* **AIM OF THE EXERCISE**:
Every record that follows should be copied exactly. No picture belongs in the copy.

═════ INFORMATION SHOWN

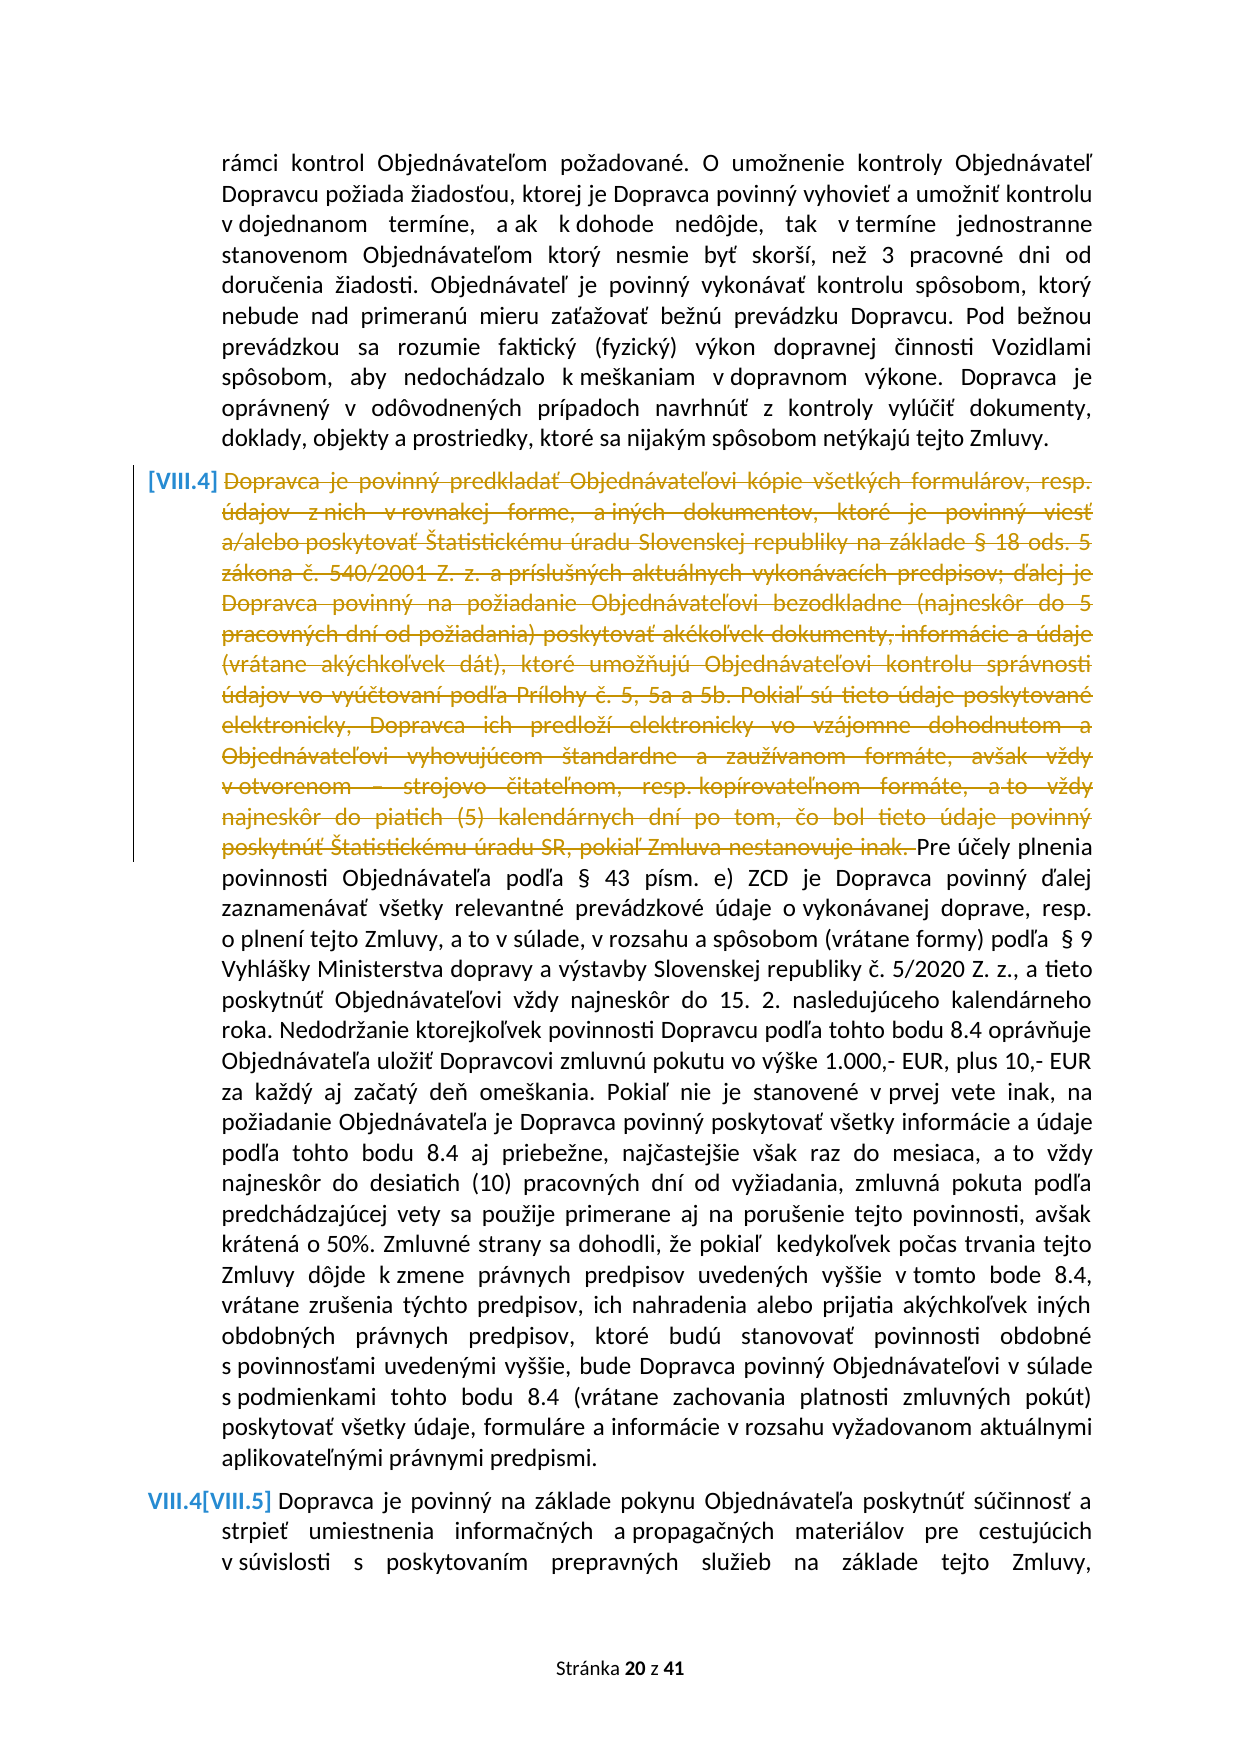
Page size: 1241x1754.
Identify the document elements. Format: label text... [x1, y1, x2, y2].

list Pre účely plnenia povinnosti Objednávateľa podľa § 43 písm. e) ZCD je Dopravca povinný ďalej zaznamenávať všetky relevantné prevádzkové údaje o vykonávanej doprave, resp. o plnení tejto Zmluvy, a to v súlade, v rozsahu a spôsobom (vrátane formy) podľa § 9 Vyhlášky Ministerstva dopravy a výstavby Slovenskej republiky č. 5/2020 Z. z., a tieto poskytnúť Objednávateľovi vždy najneskôr do 15. 2. nasledujúceho kalendárneho roka. Nedodržanie ktorejkoľvek povinnosti Dopravcu podľa tohto bodu 8.4 oprávňuje Objednávateľa uložiť Dopravcovi zmluvnú pokutu vo výške 1.000,- EUR, plus 10,- EUR za každý aj začatý deň omeškania. Pokiaľ nie je stanovené v prvej vete inak, na požiadanie Objednávateľa je Dopravca povinný poskytovať všetky informácie a údaje podľa tohto bodu 8.4 aj priebežne, najčastejšie však raz do mesiaca, a to vždy najneskôr do desiatich (10) pracovných dní od vyžiadania, zmluvná pokuta podľa predchádzajúcej vety sa použije primerane aj na porušenie tejto povinnosti, avšak krátená o 50%. Zmluvné strany sa dohodli, že pokiaľ kedykoľvek počas trvania tejto Zmluvy dôjde k zmene právnych predpisov uvedených vyššie v tomto bode 8.4, vrátane zrušenia týchto predpisov, ich nahradenia alebo prijatia akýchkoľvek iných obdobných právnych predpisov, ktoré budú stanovovať povinnosti obdobné s povinnosťami uvedenými vyššie, bude Dopravca povinný Objednávateľovi v súlade s podmienkami tohto bodu 8.4 (vrátane zachovania platnosti zmluvných pokút) poskytovať všetky údaje, formuláre a informácie v rozsahu vyžadovanom aktuálnymi aplikovateľnými právnymi predpismi. [148, 465, 1093, 1472]
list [148, 1485, 1093, 1577]
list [148, 148, 1093, 453]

══════════

* **REPLY**:
Page size: 1241x1754.
Identify the document elements. Format: label text... [x1, y1, x2, y2].

list Pre účely plnenia povinnosti Objednávateľa podľa § 43 písm. e) ZCD je Dopravca povinný ďalej zaznamenávať všetky relevantné prevádzkové údaje o vykonávanej doprave, resp. o plnení tejto Zmluvy, a to v súlade, v rozsahu a spôsobom (vrátane formy) podľa § 9 Vyhlášky Ministerstva dopravy a výstavby Slovenskej republiky č. 5/2020 Z. z., a tieto poskytnúť Objednávateľovi vždy najneskôr do 15. 2. nasledujúceho kalendárneho roka. Nedodržanie ktorejkoľvek povinnosti Dopravcu podľa tohto bodu 8.4 oprávňuje Objednávateľa uložiť Dopravcovi zmluvnú pokutu vo výške 1.000,- EUR, plus 10,- EUR za každý aj začatý deň omeškania. Pokiaľ nie je stanovené v prvej vete inak, na požiadanie Objednávateľa je Dopravca povinný poskytovať všetky informácie a údaje podľa tohto bodu 8.4 aj priebežne, najčastejšie však raz do mesiaca, a to vždy najneskôr do desiatich (10) pracovných dní od vyžiadania, zmluvná pokuta podľa predchádzajúcej vety sa použije primerane aj na porušenie tejto povinnosti, avšak krátená o 50%. Zmluvné strany sa dohodli, že pokiaľ kedykoľvek počas trvania tejto Zmluvy dôjde k zmene právnych predpisov uvedených vyššie v tomto bode 8.4, vrátane zrušenia týchto predpisov, ich nahradenia alebo prijatia akýchkoľvek iných obdobných právnych predpisov, ktoré budú stanovovať povinnosti obdobné s povinnosťami uvedenými vyššie, bude Dopravca povinný Objednávateľovi v súlade s podmienkami tohto bodu 8.4 (vrátane zachovania platnosti zmluvných pokút) poskytovať všetky údaje, formuláre a informácie v rozsahu vyžadovanom aktuálnymi aplikovateľnými právnymi predpismi. [148, 465, 1093, 1472]
list [148, 1485, 1093, 1577]
list [148, 148, 1093, 453]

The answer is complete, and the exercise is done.